## TASK OBJECTIVE
Go line by line through the records below. Copy whichever lines contain the string "very".

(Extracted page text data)
:::

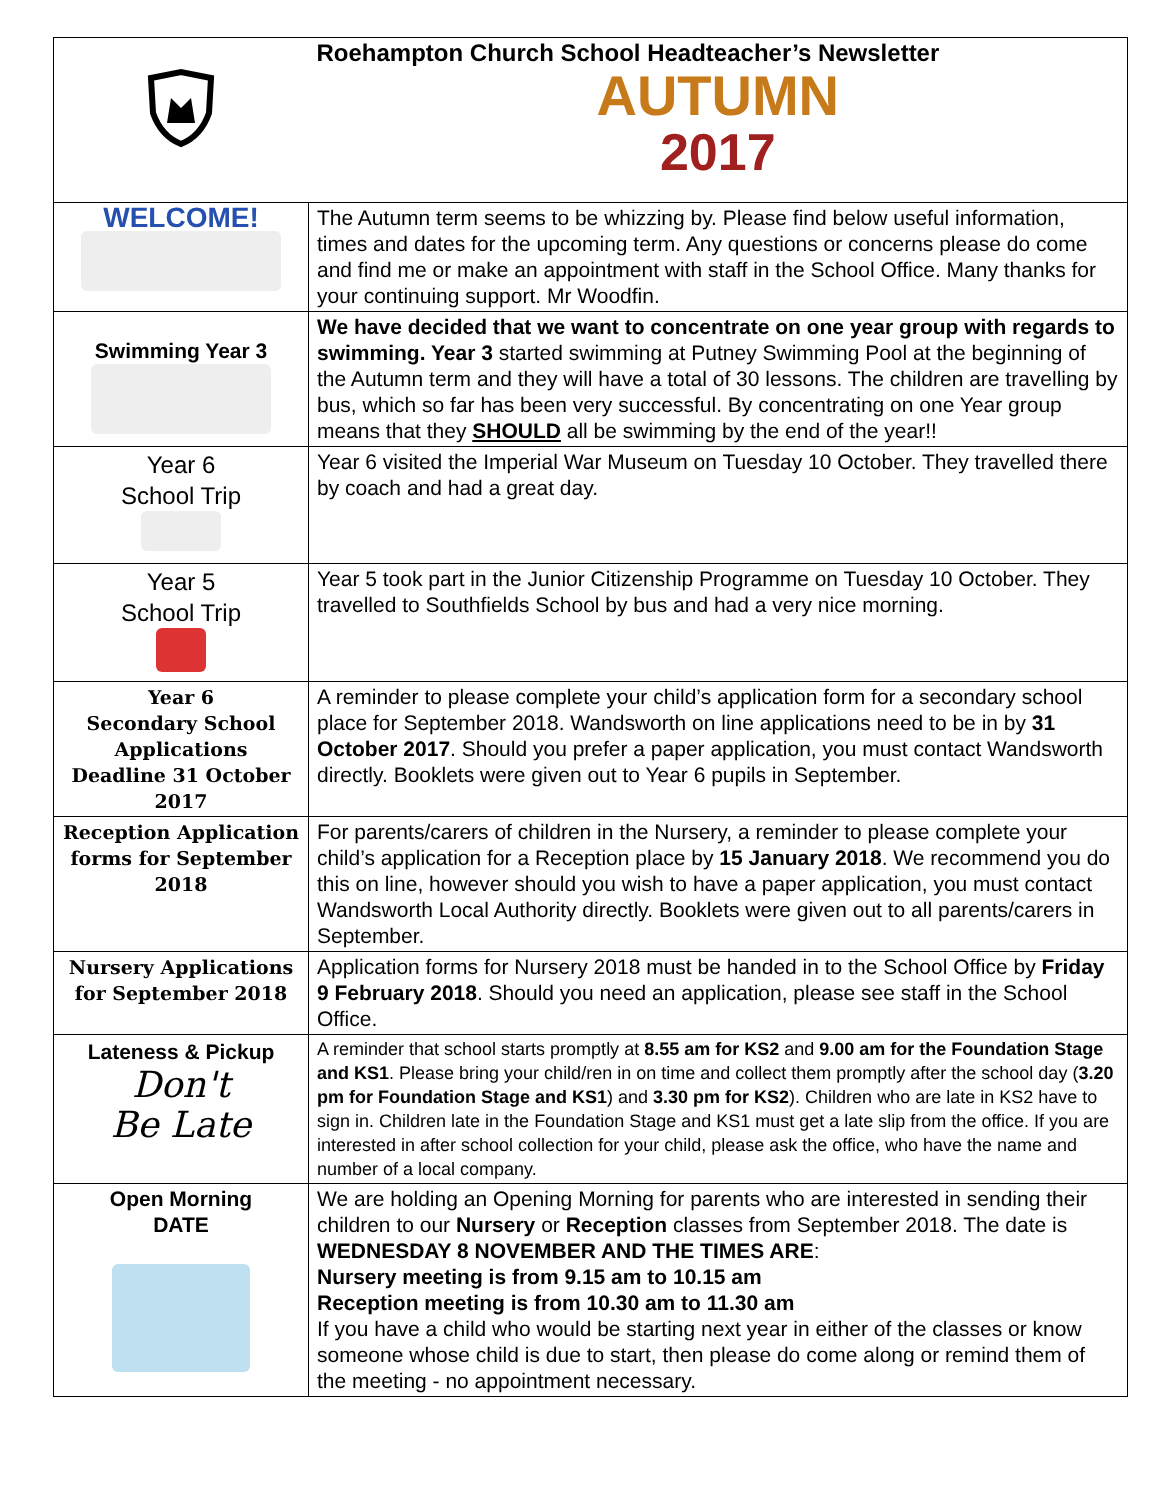| | Roehampton Church School Headteacher’s Newsletter AUTUMN 2017 |
| WELCOME! | The Autumn term seems to be whizzing by. Please find below useful information, times and dates for the upcoming term. Any questions or concerns please do come and find me or make an appointment with staff in the School Office. Many thanks for your continuing support. Mr Woodfin. |
| Swimming Year 3 | We have decided that we want to concentrate on one year group with regards to swimming. Year 3 started swimming at Putney Swimming Pool at the beginning of the Autumn term and they will have a total of 30 lessons. The children are travelling by bus, which so far has been very successful. By concentrating on one Year group means that they SHOULD all be swimming by the end of the year!! |
| Year 6 School Trip | Year 6 visited the Imperial War Museum on Tuesday 10 October. They travelled there by coach and had a great day. |
| Year 5 School Trip | Year 5 took part in the Junior Citizenship Programme on Tuesday 10 October. They travelled to Southfields School by bus and had a very nice morning. |
| Year 6 Secondary School Applications Deadline 31 October 2017 | A reminder to please complete your child’s application form for a secondary school place for September 2018. Wandsworth on line applications need to be in by 31 October 2017 . Should you prefer a paper application, you must contact Wandsworth directly. Booklets were given out to Year 6 pupils in September. |
| Reception Application forms for September 2018 | For parents/carers of children in the Nursery, a reminder to please complete your child’s application for a Reception place by 15 January 2018 . We recommend you do this on line, however should you wish to have a paper application, you must contact Wandsworth Local Authority directly. Booklets were given out to all parents/carers in September. |
| Nursery Applications for September 2018 | Application forms for Nursery 2018 must be handed in to the School Office by Friday 9 February 2018 . Should you need an application, please see staff in the School Office. |
| Lateness & Pickup Don't Be Late | A reminder that school starts promptly at 8.55 am for KS2 and 9.00 am for the Foundation Stage and KS1 . Please bring your child/ren in on time and collect them promptly after the school day ( 3.20 pm for Foundation Stage and KS1 ) and 3.30 pm for KS2 ). Children who are late in KS2 have to sign in. Children late in the Foundation Stage and KS1 must get a late slip from the office. If you are interested in after school collection for your child, please ask the office, who have the name and number of a local company. |
| Open Morning DATE | We are holding an Opening Morning for parents who are interested in sending their children to our Nursery or Reception classes from September 2018. The date is WEDNESDAY 8 NOVEMBER AND THE TIMES ARE : Nursery meeting is from 9.15 am to 10.15 am Reception meeting is from 10.30 am to 11.30 am If you have a child who would be starting next year in either of the classes or know someone whose child is due to start, then please do come along or remind them of the meeting - no appointment necessary. |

:::

## EXERCISE OUTPUT
| Swimming Year 3 | We have decided that we want to concentrate on one year group with regards to swimming. Year 3 started swimming at Putney Swimming Pool at the beginning of the Autumn term and they will have a total of 30 lessons. The children are travelling by bus, which so far has been very successful. By concentrating on one Year group means that they SHOULD all be swimming by the end of the year!! |
| Year 5 School Trip | Year 5 took part in the Junior Citizenship Programme on Tuesday 10 October. They travelled to Southfields School by bus and had a very nice morning. |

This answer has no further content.